Flood Insurance Rates Cresting at Highest Levels Ever in Some Areas

Hurricanes, rising sea levels, changing weather patterns put more homes at risk.

Flood Insurance Rates Cresting at Highest Levels Ever in Some Areas
Photo by The Tampa Bay Estuary Program / Unsplash

Enjoying your waterfront view? It's about to get a lot more expensive. The Federal Emergency Management Agency (FEMA) is "adjusting" its flood insurance rates to meet the new reality of bigger and more frequent floods in coastal and low-lying areas.

Increases of more than 300% are likely along some hurricane-prone parts of the East Coast. But other parts of the country are also in for adjustments that may make some housing unaffordable.

Although current owners will be stepped up to the new rates gradually, with existing homeowners limited to an 18% annual increase under federal law while new owners will have to pay the going rate.

This could catch some homebuyers by surprise if the seller doesn't spell it out clearly, so if you're buying a new home be sure to nail down the rate information. Sellers should disclose the change, if they know about it, but many may not.

Take a look at FEMA's Zip Code map to find rate information in your area.


Southeast U.S. most at risk

Thanks to the prevalence of hurricanes and the rising water levels linked to climate change, the Southeast will take the biggest hit.

For one policyholder in a flood zone in Palmetto Bay, Florida, the annual premium will eventually climb from just over $1,000 to almost $5,000, said Clayton Fischer, an agent with Blue Marlin Insurance in Coral Gables, according to a report in the Insurance Journal.

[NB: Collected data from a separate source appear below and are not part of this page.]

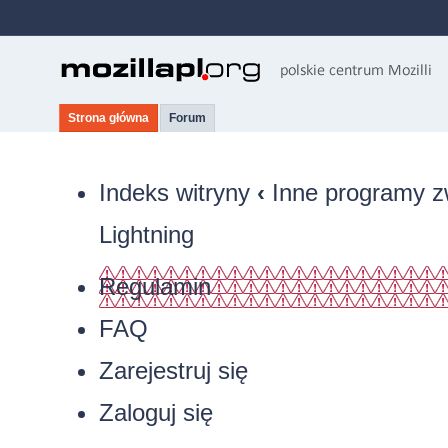
Strona główna
Forum
Indeks witryny
‹
Inne programy z
Lightning
Regulamin
FAQ
Zarejestruj się
Zaloguj się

In parts of Pensacola, the average flood premium will double, from $639 annually to $1,293. In Houma, Louisiana, southwest of New Orleans, the average premium will jump from $982 per year to $3,511, the Journal said.

Increases not a surprise

The latest increases are not a surprise. The national flood insurance program has been lsoing money for years. It was started when private insurers stopped offering policies in high-risk areas and has traditionally operated in the red, paying out more in claims than it collects in premiums.

Critics say homeowners should bear the cost themselves but Sen. Bob Menendez  (D-NJ) and other politicians represent areas of the country – like the Jersey Shore – where the majority of homeowners are middle-class and would be unable to afford flood insurance without government support.

It’s not just homeowners who benefit from the coverage, said said Chad Berginnis, executive director of the Association of State Floodplain Managers, in an AP report.

“We are talking the basic economic health, I think of not only our households and businesses, but our communities at large,” if fewer people buy flood insurance, he said.